◆ Given passage
+===+

People talk about the pushing, the crowning, as the ‘worst’ bit. I’d have done that 3 or 4 times over. I pushed as if my life depended on it- because it did, I would die if this pain didn’t stop. Some rational part of me knew that it would stop if I pushed, but no-one was telling me to push. I asked the midwife in desperation, “Why aren’t you telling me to push?” She said, “Push if you want to.” So I did, but only to make it end, only because I thought I would die if I couldn’t make it stop, not because I had the overwhelming urge to push- maybe I wouldn’t have needed so many stitches if I’d been able to wait (to add to the list of things I blame myself for).

And when this thing, this tree trunk sized thing, emerged and it was ‘a baby’ (I said), and was placed on my chest I cried. I cried, and I cried and I’d waited so long for my ‘tears of joy’, but that’s not what I got. Not my joy; my relief, my exhaustion, my fear, my pain, my pain, my body breaking physical and mental torture was over. So I cried and cried.

After the stitches they let me sleep, coma like but not for long enough. Where was my baby? In the room somewhere, but I didn’t care, I couldn’t care. I fed him at their request. I slept some more, but not for long enough. They wanted me to go home. I could barely speak or walk. We went home.

He’s a baby, just a baby, I know he’s mine, I think I wanted a baby. Now I don’t anymore, I wish we hadn’t decided to have a baby. Why had we thought it was a good idea? This baby next to me, sleeping (at first) while I lay awake unable to sleep because the memories are so vivid and they haunt my every moment. I’m exhausted and I try to sleep but I’m gripped by fear and the physical pain just keeps coming waves, I’m reliving the torture. I fall asleep, I wake up crying. I fall asleep I wake up pushing. I fall asleep I wake up panicking. I’ll never do that again that’s for sure.

At this point I think it’s the same for everyone, that everyone feels this gripped by sheer terror, and I feel cheated by the conspiracy that has kept this knowledge from me. I message people I know with children, I cry for them and their pain, I’m so happy they survived this too but why did they go on to have more children? I warn other childless friends and family off, I won’t let them be fooled like I was, “Don’t do it, just don’t ever do it,” and I mean it. I cry for the people whose babies have died; those I know, and those I have never met. How horrifying to go through this without a baby to take home?

+===+

◆ Questions on the material
**a)** In the birth account, what did the midwife say when the narrator asked why no one was giving the instruction to push?
**b)** Rewrite the stretch of the birth account from "And when this" through "cried and cried.", replacing "tears of joy" with "happy tears".

+===+

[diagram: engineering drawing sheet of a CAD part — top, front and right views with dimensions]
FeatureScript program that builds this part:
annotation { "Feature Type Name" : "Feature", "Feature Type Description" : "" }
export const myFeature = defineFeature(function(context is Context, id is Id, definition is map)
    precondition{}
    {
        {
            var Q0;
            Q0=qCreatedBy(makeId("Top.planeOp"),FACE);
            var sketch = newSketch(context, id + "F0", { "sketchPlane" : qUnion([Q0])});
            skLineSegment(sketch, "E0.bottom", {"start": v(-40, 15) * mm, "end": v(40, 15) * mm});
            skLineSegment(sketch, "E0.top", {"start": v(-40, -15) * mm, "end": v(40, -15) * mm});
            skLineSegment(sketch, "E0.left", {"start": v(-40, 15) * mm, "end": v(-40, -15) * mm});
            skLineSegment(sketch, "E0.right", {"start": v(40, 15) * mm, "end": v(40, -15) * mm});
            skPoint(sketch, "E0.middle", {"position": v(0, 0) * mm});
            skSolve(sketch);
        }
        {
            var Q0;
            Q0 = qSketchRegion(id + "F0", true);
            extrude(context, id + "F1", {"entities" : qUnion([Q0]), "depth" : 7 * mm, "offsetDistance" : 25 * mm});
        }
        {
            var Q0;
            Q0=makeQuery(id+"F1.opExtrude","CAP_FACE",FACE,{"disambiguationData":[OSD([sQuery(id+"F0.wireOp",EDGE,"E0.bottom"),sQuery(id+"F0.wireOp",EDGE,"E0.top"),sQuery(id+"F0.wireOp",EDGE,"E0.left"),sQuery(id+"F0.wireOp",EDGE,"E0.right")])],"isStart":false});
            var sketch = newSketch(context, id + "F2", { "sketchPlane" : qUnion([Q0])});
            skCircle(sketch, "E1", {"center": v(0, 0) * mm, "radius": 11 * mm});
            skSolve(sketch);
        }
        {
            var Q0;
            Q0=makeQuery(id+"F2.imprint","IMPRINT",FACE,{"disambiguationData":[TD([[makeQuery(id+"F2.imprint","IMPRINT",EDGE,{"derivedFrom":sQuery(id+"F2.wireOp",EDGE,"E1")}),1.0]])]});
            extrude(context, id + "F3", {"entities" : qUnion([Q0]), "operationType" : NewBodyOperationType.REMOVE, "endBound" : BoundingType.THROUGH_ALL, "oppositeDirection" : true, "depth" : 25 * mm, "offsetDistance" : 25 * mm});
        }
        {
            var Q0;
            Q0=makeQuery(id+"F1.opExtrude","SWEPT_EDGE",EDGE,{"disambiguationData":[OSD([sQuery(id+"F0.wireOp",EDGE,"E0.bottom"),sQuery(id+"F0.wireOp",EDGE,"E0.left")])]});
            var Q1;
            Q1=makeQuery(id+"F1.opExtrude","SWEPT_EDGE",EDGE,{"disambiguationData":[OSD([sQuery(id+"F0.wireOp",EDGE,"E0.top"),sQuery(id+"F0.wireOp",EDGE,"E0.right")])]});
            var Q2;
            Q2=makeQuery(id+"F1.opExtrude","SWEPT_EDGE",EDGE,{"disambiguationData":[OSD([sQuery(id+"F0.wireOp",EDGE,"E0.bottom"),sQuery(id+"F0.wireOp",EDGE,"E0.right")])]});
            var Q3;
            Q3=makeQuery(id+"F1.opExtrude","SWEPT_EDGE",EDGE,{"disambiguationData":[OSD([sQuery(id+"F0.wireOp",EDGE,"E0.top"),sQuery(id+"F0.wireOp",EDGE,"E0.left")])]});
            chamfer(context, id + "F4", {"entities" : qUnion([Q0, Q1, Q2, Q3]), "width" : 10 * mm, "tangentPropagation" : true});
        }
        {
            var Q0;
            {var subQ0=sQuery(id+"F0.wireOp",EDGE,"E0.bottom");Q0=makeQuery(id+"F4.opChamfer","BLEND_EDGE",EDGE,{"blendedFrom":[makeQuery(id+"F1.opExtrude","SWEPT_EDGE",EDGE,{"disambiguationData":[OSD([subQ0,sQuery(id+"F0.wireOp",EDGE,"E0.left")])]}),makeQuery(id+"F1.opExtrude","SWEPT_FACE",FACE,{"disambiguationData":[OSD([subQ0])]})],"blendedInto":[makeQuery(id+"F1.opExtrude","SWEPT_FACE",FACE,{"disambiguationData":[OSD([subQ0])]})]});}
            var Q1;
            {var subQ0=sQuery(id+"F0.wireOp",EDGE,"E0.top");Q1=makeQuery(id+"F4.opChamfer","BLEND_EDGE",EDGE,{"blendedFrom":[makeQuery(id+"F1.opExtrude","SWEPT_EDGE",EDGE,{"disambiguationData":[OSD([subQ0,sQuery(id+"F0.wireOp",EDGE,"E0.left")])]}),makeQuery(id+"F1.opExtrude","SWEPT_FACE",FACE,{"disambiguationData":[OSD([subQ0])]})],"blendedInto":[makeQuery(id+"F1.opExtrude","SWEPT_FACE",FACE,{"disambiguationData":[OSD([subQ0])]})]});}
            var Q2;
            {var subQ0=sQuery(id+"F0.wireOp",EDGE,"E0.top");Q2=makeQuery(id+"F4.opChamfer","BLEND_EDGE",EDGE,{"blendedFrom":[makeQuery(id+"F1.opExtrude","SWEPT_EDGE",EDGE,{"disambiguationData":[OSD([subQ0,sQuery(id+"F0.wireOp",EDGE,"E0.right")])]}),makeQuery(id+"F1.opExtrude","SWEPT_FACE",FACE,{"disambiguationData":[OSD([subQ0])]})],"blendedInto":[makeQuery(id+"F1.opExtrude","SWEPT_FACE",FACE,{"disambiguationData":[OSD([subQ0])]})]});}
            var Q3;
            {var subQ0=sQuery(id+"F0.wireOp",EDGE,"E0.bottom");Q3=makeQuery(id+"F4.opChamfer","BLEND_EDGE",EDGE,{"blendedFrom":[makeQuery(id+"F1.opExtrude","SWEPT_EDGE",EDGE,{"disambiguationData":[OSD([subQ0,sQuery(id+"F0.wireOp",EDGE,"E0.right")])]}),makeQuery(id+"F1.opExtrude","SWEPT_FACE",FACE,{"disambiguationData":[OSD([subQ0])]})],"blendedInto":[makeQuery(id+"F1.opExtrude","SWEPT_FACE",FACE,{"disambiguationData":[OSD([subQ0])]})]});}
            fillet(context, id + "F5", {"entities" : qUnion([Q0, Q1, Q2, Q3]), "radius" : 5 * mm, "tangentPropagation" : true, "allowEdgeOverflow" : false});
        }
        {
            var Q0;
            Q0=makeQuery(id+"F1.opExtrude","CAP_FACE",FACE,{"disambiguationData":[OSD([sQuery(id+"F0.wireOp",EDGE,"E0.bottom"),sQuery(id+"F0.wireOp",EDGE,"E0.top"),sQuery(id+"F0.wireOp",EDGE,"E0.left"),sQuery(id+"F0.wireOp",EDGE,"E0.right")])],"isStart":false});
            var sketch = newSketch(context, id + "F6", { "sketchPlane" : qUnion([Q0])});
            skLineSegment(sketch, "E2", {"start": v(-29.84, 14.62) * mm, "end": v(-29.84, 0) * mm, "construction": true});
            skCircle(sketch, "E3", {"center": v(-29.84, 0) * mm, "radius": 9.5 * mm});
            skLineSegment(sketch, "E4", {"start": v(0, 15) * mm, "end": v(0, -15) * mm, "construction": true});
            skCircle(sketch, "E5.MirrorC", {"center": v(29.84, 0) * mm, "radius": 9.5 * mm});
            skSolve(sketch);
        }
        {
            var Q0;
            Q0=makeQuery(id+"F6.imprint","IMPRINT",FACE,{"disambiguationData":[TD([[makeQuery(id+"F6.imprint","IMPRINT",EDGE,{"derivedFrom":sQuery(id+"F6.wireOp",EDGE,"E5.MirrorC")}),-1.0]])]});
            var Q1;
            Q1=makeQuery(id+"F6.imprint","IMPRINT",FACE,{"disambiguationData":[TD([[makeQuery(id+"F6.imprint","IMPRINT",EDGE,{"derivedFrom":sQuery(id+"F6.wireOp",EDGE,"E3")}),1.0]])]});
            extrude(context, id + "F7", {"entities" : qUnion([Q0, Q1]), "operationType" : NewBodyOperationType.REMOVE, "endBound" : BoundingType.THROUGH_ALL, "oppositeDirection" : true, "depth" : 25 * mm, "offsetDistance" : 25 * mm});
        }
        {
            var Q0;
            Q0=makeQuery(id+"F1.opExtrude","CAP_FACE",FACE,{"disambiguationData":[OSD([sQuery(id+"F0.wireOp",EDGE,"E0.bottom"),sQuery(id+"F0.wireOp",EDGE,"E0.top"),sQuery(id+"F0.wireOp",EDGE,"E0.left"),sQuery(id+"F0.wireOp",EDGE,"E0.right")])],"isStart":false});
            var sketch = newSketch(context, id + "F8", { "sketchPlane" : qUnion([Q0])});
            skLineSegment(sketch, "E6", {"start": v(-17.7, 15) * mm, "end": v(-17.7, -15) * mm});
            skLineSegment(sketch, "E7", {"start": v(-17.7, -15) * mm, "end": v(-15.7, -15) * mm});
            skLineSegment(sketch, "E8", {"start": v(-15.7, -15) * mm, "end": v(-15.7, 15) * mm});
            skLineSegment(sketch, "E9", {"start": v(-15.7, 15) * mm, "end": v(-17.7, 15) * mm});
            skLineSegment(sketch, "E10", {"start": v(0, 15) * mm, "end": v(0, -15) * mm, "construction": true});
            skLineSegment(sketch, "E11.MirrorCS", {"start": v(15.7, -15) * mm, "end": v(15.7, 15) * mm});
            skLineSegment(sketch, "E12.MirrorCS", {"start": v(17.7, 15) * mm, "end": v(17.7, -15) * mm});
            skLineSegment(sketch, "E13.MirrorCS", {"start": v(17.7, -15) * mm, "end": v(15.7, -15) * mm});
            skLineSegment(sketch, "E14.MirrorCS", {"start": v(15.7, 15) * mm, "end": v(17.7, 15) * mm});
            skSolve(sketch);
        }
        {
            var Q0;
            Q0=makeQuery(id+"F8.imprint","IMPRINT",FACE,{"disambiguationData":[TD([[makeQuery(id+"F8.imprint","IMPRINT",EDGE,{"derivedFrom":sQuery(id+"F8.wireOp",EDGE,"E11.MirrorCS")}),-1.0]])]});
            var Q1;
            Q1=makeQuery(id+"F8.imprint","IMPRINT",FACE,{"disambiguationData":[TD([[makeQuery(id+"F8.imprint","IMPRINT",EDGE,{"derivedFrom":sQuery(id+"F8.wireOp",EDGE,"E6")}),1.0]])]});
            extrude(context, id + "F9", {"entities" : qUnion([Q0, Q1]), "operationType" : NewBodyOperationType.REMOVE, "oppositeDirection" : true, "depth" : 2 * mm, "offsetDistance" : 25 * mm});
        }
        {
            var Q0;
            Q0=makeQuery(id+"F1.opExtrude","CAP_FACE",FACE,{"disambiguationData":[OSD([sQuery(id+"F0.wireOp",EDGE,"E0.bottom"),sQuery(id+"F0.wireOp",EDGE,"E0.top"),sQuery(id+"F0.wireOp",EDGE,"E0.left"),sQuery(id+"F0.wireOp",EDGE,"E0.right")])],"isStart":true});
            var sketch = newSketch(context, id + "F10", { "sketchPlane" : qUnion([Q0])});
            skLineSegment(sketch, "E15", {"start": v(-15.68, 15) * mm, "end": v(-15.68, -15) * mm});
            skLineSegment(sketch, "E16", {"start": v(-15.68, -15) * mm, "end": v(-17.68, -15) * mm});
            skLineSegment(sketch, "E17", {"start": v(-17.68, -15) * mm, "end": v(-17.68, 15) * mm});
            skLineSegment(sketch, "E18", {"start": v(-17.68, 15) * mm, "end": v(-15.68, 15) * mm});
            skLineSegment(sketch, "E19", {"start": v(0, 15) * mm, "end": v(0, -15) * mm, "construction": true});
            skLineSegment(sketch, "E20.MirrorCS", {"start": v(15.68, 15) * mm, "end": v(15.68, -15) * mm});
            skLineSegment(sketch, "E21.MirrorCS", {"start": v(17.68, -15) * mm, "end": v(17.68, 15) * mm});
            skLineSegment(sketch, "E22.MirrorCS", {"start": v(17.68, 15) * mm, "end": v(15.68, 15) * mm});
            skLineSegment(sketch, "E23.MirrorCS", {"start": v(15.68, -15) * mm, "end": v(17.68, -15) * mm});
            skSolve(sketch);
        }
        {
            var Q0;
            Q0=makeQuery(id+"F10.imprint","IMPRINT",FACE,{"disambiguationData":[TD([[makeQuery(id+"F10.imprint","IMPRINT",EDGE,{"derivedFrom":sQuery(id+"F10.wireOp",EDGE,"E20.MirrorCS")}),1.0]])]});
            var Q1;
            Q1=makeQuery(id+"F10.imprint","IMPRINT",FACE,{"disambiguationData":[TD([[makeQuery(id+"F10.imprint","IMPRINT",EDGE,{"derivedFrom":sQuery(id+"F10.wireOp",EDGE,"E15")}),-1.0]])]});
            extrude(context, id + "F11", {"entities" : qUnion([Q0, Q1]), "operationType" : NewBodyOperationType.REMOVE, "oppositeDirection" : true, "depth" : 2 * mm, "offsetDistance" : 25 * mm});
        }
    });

+===+

◆ Written answers
**a)** She said, "Push if you want to."

**b)**
And when this thing, this tree trunk sized thing, emerged and it was ‘a baby’ (I said), and was placed on my chest I cried. I cried, and I cried and I’d waited so long for my ‘happy tears’, but that’s not what I got. Not my joy; my relief, my exhaustion, my fear, my pain, my pain, my body breaking physical and mental torture was over. So I cried and cried.